## Start

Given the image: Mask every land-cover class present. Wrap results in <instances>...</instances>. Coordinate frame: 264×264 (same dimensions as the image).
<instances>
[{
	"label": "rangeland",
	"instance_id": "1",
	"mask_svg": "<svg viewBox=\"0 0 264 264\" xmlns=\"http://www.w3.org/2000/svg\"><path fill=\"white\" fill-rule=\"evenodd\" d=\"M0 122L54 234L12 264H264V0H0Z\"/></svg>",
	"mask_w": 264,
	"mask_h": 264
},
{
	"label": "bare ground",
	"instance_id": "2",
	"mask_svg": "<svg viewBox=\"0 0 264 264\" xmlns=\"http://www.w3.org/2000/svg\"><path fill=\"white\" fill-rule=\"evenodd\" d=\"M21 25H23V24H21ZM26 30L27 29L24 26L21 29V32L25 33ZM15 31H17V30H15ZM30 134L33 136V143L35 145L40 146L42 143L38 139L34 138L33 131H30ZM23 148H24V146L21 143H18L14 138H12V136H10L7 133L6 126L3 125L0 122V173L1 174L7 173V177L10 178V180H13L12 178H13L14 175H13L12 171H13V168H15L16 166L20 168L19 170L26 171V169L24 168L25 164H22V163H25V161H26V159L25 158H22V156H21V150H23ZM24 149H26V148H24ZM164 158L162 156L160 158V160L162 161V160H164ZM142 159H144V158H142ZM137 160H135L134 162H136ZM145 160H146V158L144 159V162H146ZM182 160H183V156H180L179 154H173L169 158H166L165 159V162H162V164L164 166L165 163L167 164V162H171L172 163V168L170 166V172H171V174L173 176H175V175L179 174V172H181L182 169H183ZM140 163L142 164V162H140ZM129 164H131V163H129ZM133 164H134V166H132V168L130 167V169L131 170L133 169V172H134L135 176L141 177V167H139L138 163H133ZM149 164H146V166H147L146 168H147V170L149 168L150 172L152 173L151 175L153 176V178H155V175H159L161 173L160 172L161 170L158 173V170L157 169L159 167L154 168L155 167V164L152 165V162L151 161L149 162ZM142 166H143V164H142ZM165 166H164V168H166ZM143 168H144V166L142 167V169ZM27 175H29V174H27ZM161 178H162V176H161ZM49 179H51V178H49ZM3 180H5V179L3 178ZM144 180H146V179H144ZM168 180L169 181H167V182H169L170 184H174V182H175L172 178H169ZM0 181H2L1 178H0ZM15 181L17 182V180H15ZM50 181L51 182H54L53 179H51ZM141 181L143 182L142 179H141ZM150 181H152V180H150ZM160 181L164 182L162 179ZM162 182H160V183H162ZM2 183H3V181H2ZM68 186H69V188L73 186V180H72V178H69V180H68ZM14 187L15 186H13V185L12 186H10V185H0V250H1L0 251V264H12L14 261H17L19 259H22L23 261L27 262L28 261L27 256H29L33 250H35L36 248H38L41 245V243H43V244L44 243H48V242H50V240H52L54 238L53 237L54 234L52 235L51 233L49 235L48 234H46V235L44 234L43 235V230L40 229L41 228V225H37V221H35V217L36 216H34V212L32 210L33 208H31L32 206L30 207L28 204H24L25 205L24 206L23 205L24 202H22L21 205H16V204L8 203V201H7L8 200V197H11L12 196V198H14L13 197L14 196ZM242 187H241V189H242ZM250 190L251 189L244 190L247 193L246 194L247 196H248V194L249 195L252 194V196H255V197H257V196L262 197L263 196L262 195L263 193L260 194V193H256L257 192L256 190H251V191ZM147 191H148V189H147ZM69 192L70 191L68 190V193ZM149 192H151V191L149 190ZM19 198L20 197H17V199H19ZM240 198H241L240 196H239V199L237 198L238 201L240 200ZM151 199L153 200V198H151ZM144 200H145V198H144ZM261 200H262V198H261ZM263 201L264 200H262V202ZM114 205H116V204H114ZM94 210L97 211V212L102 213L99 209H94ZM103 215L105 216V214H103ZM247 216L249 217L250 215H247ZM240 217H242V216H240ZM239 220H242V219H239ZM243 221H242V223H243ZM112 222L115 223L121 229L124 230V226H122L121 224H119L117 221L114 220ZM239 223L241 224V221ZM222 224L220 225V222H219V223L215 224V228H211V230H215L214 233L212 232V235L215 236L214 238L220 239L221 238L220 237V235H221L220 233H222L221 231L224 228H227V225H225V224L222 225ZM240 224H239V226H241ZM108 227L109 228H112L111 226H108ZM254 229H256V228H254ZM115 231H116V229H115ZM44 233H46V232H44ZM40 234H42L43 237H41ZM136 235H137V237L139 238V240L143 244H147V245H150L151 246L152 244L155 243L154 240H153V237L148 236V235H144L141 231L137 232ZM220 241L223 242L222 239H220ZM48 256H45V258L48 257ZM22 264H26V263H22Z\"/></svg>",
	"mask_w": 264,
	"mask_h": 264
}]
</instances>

## End

■ TASK DESCRIPTION ■
Write every line of the material above again, exactly.

■ COMPLETE ANSWER ■
Given the image: Mask every land-cover class present. Wrap results in <instances>...</instances>. Coordinate frame: 264×264 (same dimensions as the image).
<instances>
[{
	"label": "rangeland",
	"instance_id": "1",
	"mask_svg": "<svg viewBox=\"0 0 264 264\" xmlns=\"http://www.w3.org/2000/svg\"><path fill=\"white\" fill-rule=\"evenodd\" d=\"M0 122L54 234L12 264H264V0H0Z\"/></svg>",
	"mask_w": 264,
	"mask_h": 264
},
{
	"label": "bare ground",
	"instance_id": "2",
	"mask_svg": "<svg viewBox=\"0 0 264 264\" xmlns=\"http://www.w3.org/2000/svg\"><path fill=\"white\" fill-rule=\"evenodd\" d=\"M21 25H23V24H21ZM26 30L27 29L24 26L21 29V32L25 33ZM15 31H17V30H15ZM30 134L33 136V143L35 145L40 146L42 143L38 139L34 138L33 131H30ZM23 148H24V146L21 143H18L14 138H12V136H10L7 133L6 126L3 125L0 122V173L1 174L7 173V177L10 178V180H13L12 178H13L14 175H13L12 171H13V168H15L16 166L20 168L19 170L26 171V169L24 168L25 164H22V163H25V161H26V159L25 158H22V156H21V150H23ZM24 149H26V148H24ZM164 158L162 156L160 158V160L162 161V160H164ZM142 159H144V158H142ZM137 160H135L134 162H136ZM145 160H146V158L144 159V162H146ZM182 160H183V156H180L179 154H173L169 158H166L165 159V162H162V164L164 166L165 163L167 164V162H171L172 163V168L170 166V172H171V174L173 176H175V175L179 174V172H181L182 169H183ZM140 163L142 164V162H140ZM129 164H131V163H129ZM133 164H134V166H132V168L130 167V169L131 170L133 169V172H134L135 176L141 177V167H139L138 163H133ZM149 164H146V166H147L146 168H147V170L149 168L150 172L152 173L151 175L153 176V178H155V175H159L161 173L160 172L161 170L158 173V170L157 169L159 167L154 168L155 167V164L152 165V162L151 161L149 162ZM142 166H143V164H142ZM165 166H164V168H166ZM143 168H144V166L142 167V169ZM27 175H29V174H27ZM161 178H162V176H161ZM49 179H51V178H49ZM3 180H5V179L3 178ZM144 180H146V179H144ZM168 180L169 181H167V182H169L170 184H174V182H175L172 178H169ZM0 181H2L1 178H0ZM15 181L17 182V180H15ZM50 181L51 182H54L53 179H51ZM141 181L143 182L142 179H141ZM150 181H152V180H150ZM160 181L164 182L162 179ZM162 182H160V183H162ZM2 183H3V181H2ZM68 186H69V188L73 186V180H72V178H69V180H68ZM14 187L15 186H13V185L12 186H10V185H0V250H1L0 251V264H12L14 261H17L19 259H22L23 261L27 262L28 261L27 256H29L33 250H35L36 248H38L41 245V243H43V244L44 243H48V242H50V240H52L54 238L53 237L54 234L52 235L51 233L49 235L48 234H46V235L44 234L43 235V230L40 229L41 228V225H37V221H35V217L36 216H34V212L32 210L33 208H31L32 206L30 207L28 204H24L25 205L24 206L23 205L24 202H22L21 205H16V204L8 203V201H7L8 200V197H11L12 196V198H14L13 197L14 196ZM242 187H241V189H242ZM250 190L251 189L244 190L247 193L246 194L247 196H248V194L249 195L252 194V196H255V197H257V196L262 197L263 196L262 195L263 193L260 194V193H256L257 192L256 190H251V191ZM147 191H148V189H147ZM69 192L70 191L68 190V193ZM149 192H151V191L149 190ZM19 198L20 197H17V199H19ZM240 198H241L240 196H239V199L237 198L238 201L240 200ZM151 199L153 200V198H151ZM144 200H145V198H144ZM261 200H262V198H261ZM263 201L264 200H262V202ZM114 205H116V204H114ZM94 210L97 211V212L102 213L99 209H94ZM103 215L105 216V214H103ZM247 216L249 217L250 215H247ZM240 217H242V216H240ZM239 220H242V219H239ZM243 221H242V223H243ZM112 222L115 223L121 229L124 230V226H122L121 224H119L117 221L114 220ZM239 223L241 224V221ZM222 224L220 225V222H219V223L215 224V228H211V230H215L214 233L212 232V235L215 236L214 238L220 239L221 238L220 237V235H221L220 233H222L221 231L224 228H227V225H225V224L222 225ZM240 224H239V226H241ZM108 227L109 228H112L111 226H108ZM254 229H256V228H254ZM115 231H116V229H115ZM44 233H46V232H44ZM40 234H42L43 237H41ZM136 235H137V237L139 238V240L143 244H147V245H150L151 246L152 244L155 243L154 240H153V237L148 236V235H144L141 231L137 232ZM220 241L223 242L222 239H220ZM48 256H45V258L48 257ZM22 264H26V263H22Z\"/></svg>",
	"mask_w": 264,
	"mask_h": 264
}]
</instances>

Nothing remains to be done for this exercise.